> [What this task involves] Set down exactly the lines that run from the line with "#### Sorting and Filtering Components" to the end of the data, and nothing else.
=== Source material ===
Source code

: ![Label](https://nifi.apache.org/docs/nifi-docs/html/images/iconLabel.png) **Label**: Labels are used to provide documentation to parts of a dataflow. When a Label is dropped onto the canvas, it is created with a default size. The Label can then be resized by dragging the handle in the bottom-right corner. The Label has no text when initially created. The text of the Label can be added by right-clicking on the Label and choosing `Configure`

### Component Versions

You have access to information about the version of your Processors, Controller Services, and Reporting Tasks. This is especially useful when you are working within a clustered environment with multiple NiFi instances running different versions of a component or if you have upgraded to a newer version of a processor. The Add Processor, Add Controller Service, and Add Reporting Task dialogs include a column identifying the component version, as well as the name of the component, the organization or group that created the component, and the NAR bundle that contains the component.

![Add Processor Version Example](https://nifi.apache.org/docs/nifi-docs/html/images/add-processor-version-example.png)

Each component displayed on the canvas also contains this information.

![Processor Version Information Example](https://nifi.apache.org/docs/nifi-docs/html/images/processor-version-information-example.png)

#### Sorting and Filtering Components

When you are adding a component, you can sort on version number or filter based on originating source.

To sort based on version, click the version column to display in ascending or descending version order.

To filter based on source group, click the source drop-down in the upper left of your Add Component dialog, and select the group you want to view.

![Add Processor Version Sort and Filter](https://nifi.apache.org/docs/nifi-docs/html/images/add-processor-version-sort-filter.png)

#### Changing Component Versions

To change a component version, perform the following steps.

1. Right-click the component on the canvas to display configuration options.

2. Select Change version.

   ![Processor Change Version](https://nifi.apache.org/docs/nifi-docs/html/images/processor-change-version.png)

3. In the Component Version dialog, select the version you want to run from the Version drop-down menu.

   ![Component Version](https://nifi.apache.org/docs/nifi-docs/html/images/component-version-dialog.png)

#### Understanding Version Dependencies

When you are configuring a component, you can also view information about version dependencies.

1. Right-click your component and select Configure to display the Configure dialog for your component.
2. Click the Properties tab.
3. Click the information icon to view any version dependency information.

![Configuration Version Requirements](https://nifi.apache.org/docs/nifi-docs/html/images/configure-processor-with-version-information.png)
===
> [Solution for this problem]
#### Sorting and Filtering Components

When you are adding a component, you can sort on version number or filter based on originating source.

To sort based on version, click the version column to display in ascending or descending version order.

To filter based on source group, click the source drop-down in the upper left of your Add Component dialog, and select the group you want to view.

![Add Processor Version Sort and Filter](https://nifi.apache.org/docs/nifi-docs/html/images/add-processor-version-sort-filter.png)

#### Changing Component Versions

To change a component version, perform the following steps.

1. Right-click the component on the canvas to display configuration options.

2. Select Change version.

   ![Processor Change Version](https://nifi.apache.org/docs/nifi-docs/html/images/processor-change-version.png)

3. In the Component Version dialog, select the version you want to run from the Version drop-down menu.

   ![Component Version](https://nifi.apache.org/docs/nifi-docs/html/images/component-version-dialog.png)

#### Understanding Version Dependencies

When you are configuring a component, you can also view information about version dependencies.

1. Right-click your component and select Configure to display the Configure dialog for your component.
2. Click the Properties tab.
3. Click the information icon to view any version dependency information.

![Configuration Version Requirements](https://nifi.apache.org/docs/nifi-docs/html/images/configure-processor-with-version-information.png)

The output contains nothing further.